When to choose Cosmos DB:
- You're already using Cosmos DB for application data (avoid a second service)
- You need global distribution with multi-master writes
- You need to combine vector search with transactional workloads
- Low-to-medium scale vector search alongside existing Cosmos workloads
Limitations: No hybrid search (vector only). No full-text BM25 scoring. Not designed for search-first workloads.
Azure Database for PostgreSQL with pgvector
pgvector is a PostgreSQL extension that adds vector similarity search directly inside your relational database.
Setup:
-- Enable extension
CREATE EXTENSION IF NOT EXISTS vector;
-- Add vector column to existing table
ALTER TABLE documents ADD COLUMN content_vector vector(1536);
-- Create HNSW index for fast ANN search
CREATE INDEX ON documents USING hnsw (content_vector vector_cosine_ops)
WITH (m = 16, ef_construction = 64);
Querying with hybrid search (pgvector + full-text):
-- Pure vector search
SELECT id, content, content_vector <=> '[0.1, 0.2, ...]'::vector AS distance
FROM documents
ORDER BY distance
LIMIT 10;
-- Hybrid: combine vector and keyword ranking
WITH vector_results AS (
SELECT id, RANK() OVER (ORDER BY content_vector <=> $1) AS vec_rank
FROM documents
ORDER BY content_vector <=> $1
LIMIT 50
),
keyword_results AS (
SELECT id, RANK() OVER (ORDER BY ts_rank(to_tsvector('english', content), plainto_tsquery($2)) DESC) AS kw_rank
FROM documents
WHERE to_tsvector('english', content) @@ plainto_tsquery($2)
LIMIT 50
)
SELECT d.id, d.content,
1.0 / (60 + COALESCE(v.vec_rank, 1000)) + 1.0 / (60 + COALESCE(k.kw_rank, 1000)) AS rrf_score
FROM documents d
LEFT JOIN vector_results v ON d.id = v.id
LEFT JOIN keyword_results k ON d.id = k.id
WHERE v.id IS NOT NULL OR k.id IS NOT NULL
ORDER BY rrf_score DESC
LIMIT 10;
Cost: Flexible Server: starts at ~$25/month for the smallest instance.

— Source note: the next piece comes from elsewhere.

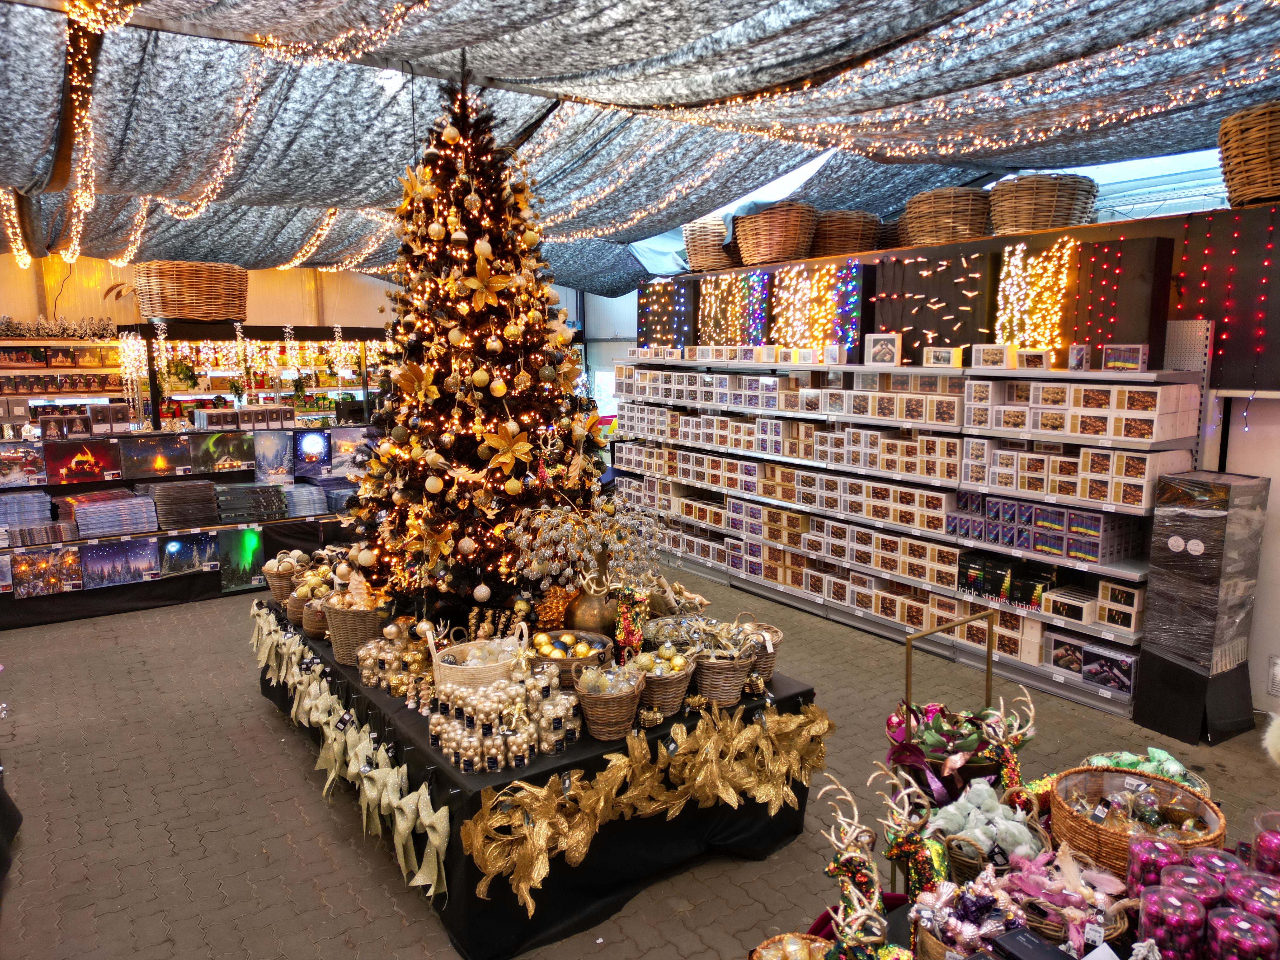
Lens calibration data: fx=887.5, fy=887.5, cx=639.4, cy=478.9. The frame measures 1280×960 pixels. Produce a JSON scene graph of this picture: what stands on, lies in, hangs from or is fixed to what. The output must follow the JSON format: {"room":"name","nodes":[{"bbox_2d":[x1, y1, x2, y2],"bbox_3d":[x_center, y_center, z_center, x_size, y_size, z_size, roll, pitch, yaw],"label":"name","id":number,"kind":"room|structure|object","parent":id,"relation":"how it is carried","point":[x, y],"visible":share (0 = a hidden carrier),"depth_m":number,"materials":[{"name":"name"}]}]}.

Vector index storage is within normal PostgreSQL storage costs.
When to choose PostgreSQL + pgvector:
- Your team is SQL-native and already uses PostgreSQL
- You want to co-locate vectors with relational data in a relational model
- You need transactional consistency between application data and embeddings
- Lower cost is a priority (no additional search service)
Limitations: Index tuning requires PostgreSQL expertise. Performance degrades without proper HNSW tuning at larger scales. Operational complexity of managing a database for search.
Performance Comparison
Results from internal benchmarks on ~1M vectors (1536-dim, cosine similarity, p95 at 10 QPS):
| Service | P50 latency | P95 latency | Recall@10 | Monthly cost estimate |
|---|---|---|---|---|
| AI Search (Standard S1) | 18ms | 45ms | 97% | ~$270 |
| Cosmos DB (DiskANN) | 22ms | 60ms | 95% | ~$80–200 |
| PostgreSQL pgvector (HNSW) | 35ms | 110ms | 94% | ~$50–150 |
Note: costs are approximate and depend heavily on your query volume, document count, and configuration.
Decision Matrix
| Use Case | Recommended | Runner-up |
|---|---|---|
| RAG / enterprise knowledge base | AI Search | PostgreSQL + pgvector |
| Existing Cosmos DB users | Cosmos DB | AI Search |
| SQL-first teams, lower budget | PostgreSQL + pgvector | Cosmos DB |
| Global distribution + vectors | Cosmos DB | — |
| Hybrid search quality | AI Search | PostgreSQL (with RRF query) |
| Transactional + vector mixed | PostgreSQL | Cosmos DB |
The Short Answer
If retrieval quality is your primary concern: Azure AI Search. Hybrid search and semantic ranking make a measurable difference in RAG quality.
If you're already on Cosmos DB: Stay there. Adding DiskANN to an existing container is trivial and avoids managing another service.
If your team lives in SQL: PostgreSQL + pgvector. The operational model is familiar, the cost is lower, and hybrid search is achievable with RRF queries.
Avoid mixing services unnecessarily. The best vector database is usually the one your team already operates confidently.